Medio siglo después, Detroit lo repitió con final aún más amargo. La ciudad perdió más de la mitad de sus habitantes entre 1950 y 2010, mientras la industria del automóvil se deslocalizaba y la deuda acumulada se ignoraba por cobardía política. En 2013 se declaró en quiebra con 18.000 millones de dólares en pasivos. Hubo barrios donde los semáforos no funcionaban y los bomberos tardaban una hora. Chicago no ha llegado a ese punto, pero su deuda de pensiones supera los 30.000 millones, una cifra que crece sola mientras cada administración patea la lata hacia adelante.

‘Esto no es ideología, es aritmética y la aritmética, a diferencia de los programas electorales, eso no se negocia.’

— Marc Vidal

Europa no es inmune

Si el problema fuera puramente americano, podríamos mirar hacia otro lado. Pero Marc Vidal nos arrastra a París, donde la deuda del Ayuntamiento se ha disparado de 5.000 a más de 9.000 millones de euros durante los dos mandatos de Anne Hidalgo, casi 4.000 euros por habitante. La alcaldesa pide más fondos al Estado central, que a su vez recuerda que los límites existen. En Londres, Transport for London lleva años al borde del colapso, necesitando rescates de emergencia durante la pandemia. El debate sobre quién paga el metro, cuánto y desde qué nivel de gobierno sigue abierto.

España: la tensión bajo control (por ahora)

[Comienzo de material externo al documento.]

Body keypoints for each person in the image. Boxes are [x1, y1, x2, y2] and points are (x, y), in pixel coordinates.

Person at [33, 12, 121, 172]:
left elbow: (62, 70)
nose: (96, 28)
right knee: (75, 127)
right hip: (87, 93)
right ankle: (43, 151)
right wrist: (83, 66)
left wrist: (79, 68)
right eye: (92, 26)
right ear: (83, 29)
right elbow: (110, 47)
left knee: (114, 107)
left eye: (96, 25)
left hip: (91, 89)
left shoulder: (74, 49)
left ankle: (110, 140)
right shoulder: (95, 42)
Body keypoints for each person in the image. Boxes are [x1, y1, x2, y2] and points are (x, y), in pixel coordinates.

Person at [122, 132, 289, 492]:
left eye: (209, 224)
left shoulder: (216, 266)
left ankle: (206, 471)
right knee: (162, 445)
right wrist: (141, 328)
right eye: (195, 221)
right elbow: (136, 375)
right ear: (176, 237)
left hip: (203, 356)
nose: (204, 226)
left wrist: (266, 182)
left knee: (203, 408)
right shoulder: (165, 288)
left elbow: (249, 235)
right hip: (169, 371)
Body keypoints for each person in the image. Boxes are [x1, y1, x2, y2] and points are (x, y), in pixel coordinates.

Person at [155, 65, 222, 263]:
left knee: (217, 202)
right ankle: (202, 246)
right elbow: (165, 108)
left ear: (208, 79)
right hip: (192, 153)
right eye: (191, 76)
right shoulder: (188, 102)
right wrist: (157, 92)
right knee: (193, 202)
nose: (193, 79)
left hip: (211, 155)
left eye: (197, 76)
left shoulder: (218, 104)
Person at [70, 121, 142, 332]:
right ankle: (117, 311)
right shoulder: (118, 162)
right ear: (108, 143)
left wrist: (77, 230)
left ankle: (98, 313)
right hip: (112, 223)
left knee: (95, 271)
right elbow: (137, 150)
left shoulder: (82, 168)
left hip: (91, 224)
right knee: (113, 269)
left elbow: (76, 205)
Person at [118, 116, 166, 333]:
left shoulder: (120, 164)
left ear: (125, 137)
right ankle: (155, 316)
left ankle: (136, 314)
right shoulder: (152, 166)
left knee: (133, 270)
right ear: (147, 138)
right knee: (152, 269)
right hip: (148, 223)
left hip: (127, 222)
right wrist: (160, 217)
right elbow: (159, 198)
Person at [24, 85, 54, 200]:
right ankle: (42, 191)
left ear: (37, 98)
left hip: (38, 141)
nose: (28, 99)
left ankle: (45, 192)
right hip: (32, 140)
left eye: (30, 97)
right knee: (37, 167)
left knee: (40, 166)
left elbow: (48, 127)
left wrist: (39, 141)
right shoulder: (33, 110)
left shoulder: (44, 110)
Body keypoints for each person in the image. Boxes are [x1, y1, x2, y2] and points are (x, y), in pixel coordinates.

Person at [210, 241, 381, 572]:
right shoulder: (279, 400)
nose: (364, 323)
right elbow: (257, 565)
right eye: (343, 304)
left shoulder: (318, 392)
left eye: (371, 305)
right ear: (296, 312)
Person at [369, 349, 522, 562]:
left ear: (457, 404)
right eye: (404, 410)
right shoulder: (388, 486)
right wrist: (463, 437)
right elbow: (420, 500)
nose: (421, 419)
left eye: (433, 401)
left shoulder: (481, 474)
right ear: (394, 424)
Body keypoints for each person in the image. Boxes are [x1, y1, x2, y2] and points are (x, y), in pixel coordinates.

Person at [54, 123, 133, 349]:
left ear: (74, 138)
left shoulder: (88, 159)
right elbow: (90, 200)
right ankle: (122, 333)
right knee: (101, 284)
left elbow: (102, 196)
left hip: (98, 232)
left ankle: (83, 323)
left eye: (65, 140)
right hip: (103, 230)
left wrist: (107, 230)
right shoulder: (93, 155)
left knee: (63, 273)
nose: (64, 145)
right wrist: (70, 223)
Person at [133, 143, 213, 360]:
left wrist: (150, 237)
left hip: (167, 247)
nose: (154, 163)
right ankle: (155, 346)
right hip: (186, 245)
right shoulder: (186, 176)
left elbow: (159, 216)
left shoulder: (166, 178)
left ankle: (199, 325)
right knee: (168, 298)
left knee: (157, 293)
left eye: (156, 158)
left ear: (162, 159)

Los grandes ayuntamientos españoles han mejorado sus cuentas gracias a la regla de gasto y a la inflación que hinchó sus ingresos por IVA y tributos locales. Pero la tensión de fondo no ha desaparecido. Se piden más servicios a las ciudades, y hay políticos que prometen cumplirlos en cuanto lleguen. La factura sube y la responsabilidad baja de nivel: el mismo patrón que Vidal detecta en todas partes. La pregunta incómoda sigue latente: ¿puede un municipio financiar lo que los ciudadanos exigen sin romperse por dentro?

La lectura que propone Marc Vidal va más allá de ideologías. Se trata de un dilema estructural que afecta a cualquier metrópolis con ambiciones sociales que superen su base fiscal real. La aritmética, insisto, no se negocia. El vídeo termina con una pregunta tan simple como demoledora: ‘¿Qué harías tú?’. La respuesta, por ahora, sigue en el aire.